(Originally published here.)
Some people think that this is the wrong objective. Risk and financial panics sound bad, the argument goes, but without them we would never invest in new technologies and infrastructure that improve our standard of living. Their counterintuitive conclusion is that distortive subsidies and devastating crises are the price we pay for civilization.
Steve Randy Waldman made this case the best. According to him, the flaw at the heart of every bank is actually a feature that encourages more risky investment than any rational person would choose to undertake:
Financial systems help us overcome a collective action problem. In a world of investment projects whose costs and risks are perfectly transparent, most individuals would be frightened. Real enterprise is very risky. Further, the probability of success of any one project depends upon the degree to which other projects are simultaneously underway. . . . The winners depend upon the existence of the losers: In a world where there was no Qwest overbuilding fiber, there would have been no Amazon losing a nickel on every sale and making it up on volume. Even in the context of an astonishing tech boom, Amazon was a pretty iffy investment in 1997. It would have been an absurd investment without the growth and momentum generated by thousands of peers, some of whom fared well but most of whom did not.
One purpose of a financial system is to ensure that we are, in general, in a high-investment dynamic rather than a low-investment stasis. In the context of an investment boom, individuals can be persuaded to take direct stakes in transparently risky projects. But absent such a boom, risk-averse individuals will rationally abstain. Each project in isolation will be deemed risky and unlikely to succeed. Savers will prefer low risk projects with modest but certain returns, like storing goods and commodities. Even taking stakes in a diversified basket of risky projects will be unattractive, unless an investor believes that many other investors will simultaneously do the same.
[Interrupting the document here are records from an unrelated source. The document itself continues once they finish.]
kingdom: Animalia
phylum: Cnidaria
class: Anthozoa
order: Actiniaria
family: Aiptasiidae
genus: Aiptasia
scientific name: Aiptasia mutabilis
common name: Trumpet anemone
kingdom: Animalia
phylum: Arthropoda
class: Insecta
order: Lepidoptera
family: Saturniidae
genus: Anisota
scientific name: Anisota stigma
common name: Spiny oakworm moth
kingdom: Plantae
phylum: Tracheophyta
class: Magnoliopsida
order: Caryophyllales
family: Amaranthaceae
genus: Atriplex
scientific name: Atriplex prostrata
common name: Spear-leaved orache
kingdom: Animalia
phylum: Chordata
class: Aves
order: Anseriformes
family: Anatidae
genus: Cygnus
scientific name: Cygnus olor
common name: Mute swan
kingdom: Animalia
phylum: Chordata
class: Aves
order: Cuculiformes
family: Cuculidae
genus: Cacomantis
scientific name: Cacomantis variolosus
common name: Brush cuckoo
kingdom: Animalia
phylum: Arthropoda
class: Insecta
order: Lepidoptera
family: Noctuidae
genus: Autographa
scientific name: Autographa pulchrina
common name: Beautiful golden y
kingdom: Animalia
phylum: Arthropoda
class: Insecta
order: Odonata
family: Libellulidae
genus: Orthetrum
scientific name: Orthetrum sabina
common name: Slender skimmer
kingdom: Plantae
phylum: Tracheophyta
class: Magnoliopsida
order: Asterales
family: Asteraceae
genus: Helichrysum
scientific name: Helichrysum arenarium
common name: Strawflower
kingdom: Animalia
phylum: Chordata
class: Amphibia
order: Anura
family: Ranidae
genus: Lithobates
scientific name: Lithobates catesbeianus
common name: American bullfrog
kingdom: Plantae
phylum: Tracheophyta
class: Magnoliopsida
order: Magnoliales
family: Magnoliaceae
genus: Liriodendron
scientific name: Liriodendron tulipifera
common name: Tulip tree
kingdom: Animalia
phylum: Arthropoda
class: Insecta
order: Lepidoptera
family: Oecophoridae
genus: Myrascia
His memorable conclusion was that “you can have opacity and an industrial economy, or you can have transparency and herd goats.”
Michael Pettis made a similar argument in a recent column for the Financial Times:
No growing economy has sustained a stable financial system. In fact, long-term wealth creation accrues most to societies in which the financial system most willingly funds risk-taking entrepreneurs. But the more a financial system is willing to finance risky new ventures, the greater the likelihood of banking instability.
That, perhaps, is why the system that delivered the subprime crisis also funded the computing and internet revolutions. The Belgian historian Raymond de Roover once explained that, in the 19th century, ‘reckless banking, while causing many losses to creditors, speeded up the economic development of the United States, while sound banking may have retarded the economic development of Canada.’
Too much financial stability, in other words, may actually reduce growth by limiting the transfer of resources to producers of wealth.
I have enormous respect for both Waldman and Pettis, but I think they may be overstating the case in favor of the status quo. Yes, the U.S.’s 19th century railway boom was made possible by reckless loans that were rarely repaid. But the most innovative firms — particularly those in information technology and pharmaceuticals — are allergic to debt and prefer to fund their risky investments with equity and retained earnings. The banks and “shadow banks” that fund themselves with short-term debt have proven to be much better at enabling speculative trading, leveraged buyouts, and real-estate bubbles than investments that actually improve our standard of living. It isn’t obvious that much will be lost if nonfinancial companies and regular people no longer funded these activities with their liquid savings.